Another fine article from Conservapedia: Atheism and Mental and Physical Health.
Concerning atheism and mental and physical health, there is considerable amount of scientific evidence that suggest that theism is more conducive to mental and physical health than atheism.
Here are some quotes from the article:
Currently, there is an ongoing debate regarding whether atheism was a causal factor for Friedrich Nietzsche's insanity or whether it was caused strictly by disease.
Therefore, in recent history Christendom has seen a large influx of very religious people who live healthy lifestyles and have low levels of obesity.

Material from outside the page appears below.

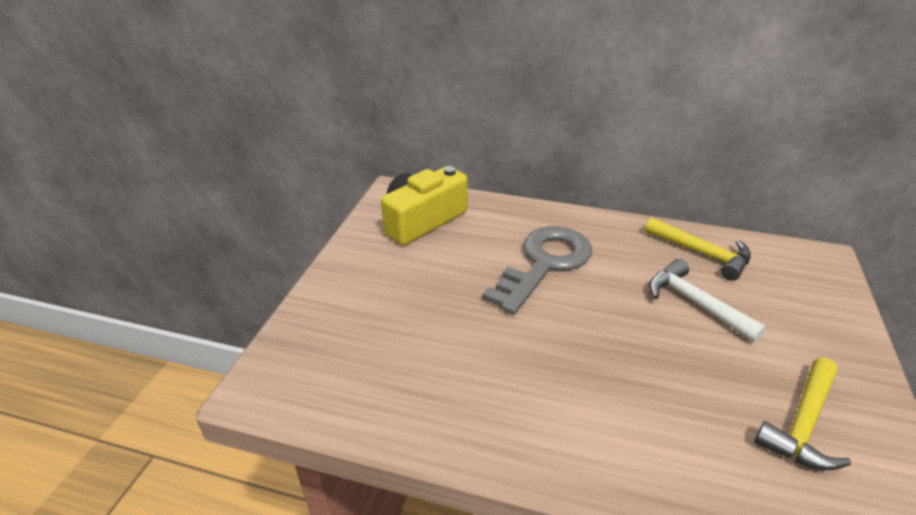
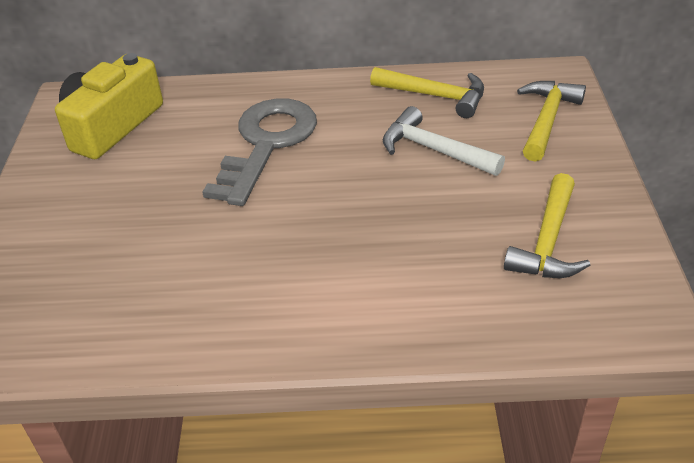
camera: 15 degrees left, 5 degrees up
none -> yellow hammer [517,81,586,162]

Madalyn Murray O'Hair was the founder of the American Atheists organization and she was overweight. As of December 28, 2010, the pictures of the members of the American Atheists organization's board of directors showed a significant portion of its members having excess body weight.
Apparently, there have been no studies done on atheism and health or being an atheist does not have an impact on health. If anyone can find a study on the relationship between atheism and health, I would like to see it.
Curiosity got the best of me and I did a little research.. Knowing Conservapedia one has to check sources before accepting what they say as factual.. They did fine and didn't skewer their reference.. Here is the paper published in The Mayo Clinic Proceedings.. It's a peer reviewed journal and not a fly by night outfit.. You have to have grit to get through it but, after all, it's a scientific paper.. It doesn't ask the big question. That's not its' purpose. PDF format
Thanks for sharing this! I just skimmed over it, but I found a couple of things interesting.
One study 42 of hospitalized veterans, however, found no relationship between religious involvement, religious coping, and mortality.
Nonmaleficence (“do no harm”) requires that physicians not proselytize. In addition, the
results of the studies we reviewed do not justify a physician’s prescription for patients to engage in religious activities. The ethical physician would not make such recommendations just as she or he would not recommend that patients marry or have children even though these activities are associated with health benefits. Finally, religious and spiritual practices should not replace effective allopathic treatments.
Thank you. Please don't. We gave at the office.